=== EXERCISE INPUTS ===

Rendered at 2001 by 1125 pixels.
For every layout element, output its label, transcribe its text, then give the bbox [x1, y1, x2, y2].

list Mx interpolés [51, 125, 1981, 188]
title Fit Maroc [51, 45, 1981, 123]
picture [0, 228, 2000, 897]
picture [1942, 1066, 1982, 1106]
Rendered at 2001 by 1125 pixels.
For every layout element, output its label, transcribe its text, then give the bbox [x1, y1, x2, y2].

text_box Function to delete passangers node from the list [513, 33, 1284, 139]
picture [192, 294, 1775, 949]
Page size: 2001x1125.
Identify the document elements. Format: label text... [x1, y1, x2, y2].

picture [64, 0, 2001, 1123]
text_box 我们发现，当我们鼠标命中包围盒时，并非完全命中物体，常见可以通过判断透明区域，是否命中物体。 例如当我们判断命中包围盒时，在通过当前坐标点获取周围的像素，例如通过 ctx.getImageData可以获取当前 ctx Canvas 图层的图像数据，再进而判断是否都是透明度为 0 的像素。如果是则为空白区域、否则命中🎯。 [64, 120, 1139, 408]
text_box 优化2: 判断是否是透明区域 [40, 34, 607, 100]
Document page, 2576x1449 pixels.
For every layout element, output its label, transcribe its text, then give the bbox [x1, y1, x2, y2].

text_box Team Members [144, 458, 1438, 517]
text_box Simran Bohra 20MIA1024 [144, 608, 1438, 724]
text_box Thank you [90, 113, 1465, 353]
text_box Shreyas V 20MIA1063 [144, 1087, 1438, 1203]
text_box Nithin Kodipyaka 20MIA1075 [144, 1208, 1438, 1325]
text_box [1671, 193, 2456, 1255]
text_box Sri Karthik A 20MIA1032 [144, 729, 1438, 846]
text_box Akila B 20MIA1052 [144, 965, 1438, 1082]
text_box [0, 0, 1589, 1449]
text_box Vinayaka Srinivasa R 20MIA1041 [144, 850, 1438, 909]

===

(WHAT YOU HAVE TO DO) Every record above needs to be restated exactly.

(FINAL ANSWER)
Rendered at 2001 by 1125 pixels.
For every layout element, output its label, transcribe its text, then give the bbox [x1, y1, x2, y2].

list Mx interpolés [51, 125, 1981, 188]
title Fit Maroc [51, 45, 1981, 123]
picture [0, 228, 2000, 897]
picture [1942, 1066, 1982, 1106]
Rendered at 2001 by 1125 pixels.
For every layout element, output its label, transcribe its text, then give the bbox [x1, y1, x2, y2].

text_box Function to delete passangers node from the list [513, 33, 1284, 139]
picture [192, 294, 1775, 949]
Page size: 2001x1125.
Identify the document elements. Format: label text... [x1, y1, x2, y2].

picture [64, 0, 2001, 1123]
text_box 我们发现，当我们鼠标命中包围盒时，并非完全命中物体，常见可以通过判断透明区域，是否命中物体。 例如当我们判断命中包围盒时，在通过当前坐标点获取周围的像素，例如通过 ctx.getImageData可以获取当前 ctx Canvas 图层的图像数据，再进而判断是否都是透明度为 0 的像素。如果是则为空白区域、否则命中🎯。 [64, 120, 1139, 408]
text_box 优化2: 判断是否是透明区域 [40, 34, 607, 100]
Document page, 2576x1449 pixels.
For every layout element, output its label, transcribe its text, then give the bbox [x1, y1, x2, y2].

text_box Team Members [144, 458, 1438, 517]
text_box Simran Bohra 20MIA1024 [144, 608, 1438, 724]
text_box Thank you [90, 113, 1465, 353]
text_box Shreyas V 20MIA1063 [144, 1087, 1438, 1203]
text_box Nithin Kodipyaka 20MIA1075 [144, 1208, 1438, 1325]
text_box [1671, 193, 2456, 1255]
text_box Sri Karthik A 20MIA1032 [144, 729, 1438, 846]
text_box Akila B 20MIA1052 [144, 965, 1438, 1082]
text_box [0, 0, 1589, 1449]
text_box Vinayaka Srinivasa R 20MIA1041 [144, 850, 1438, 909]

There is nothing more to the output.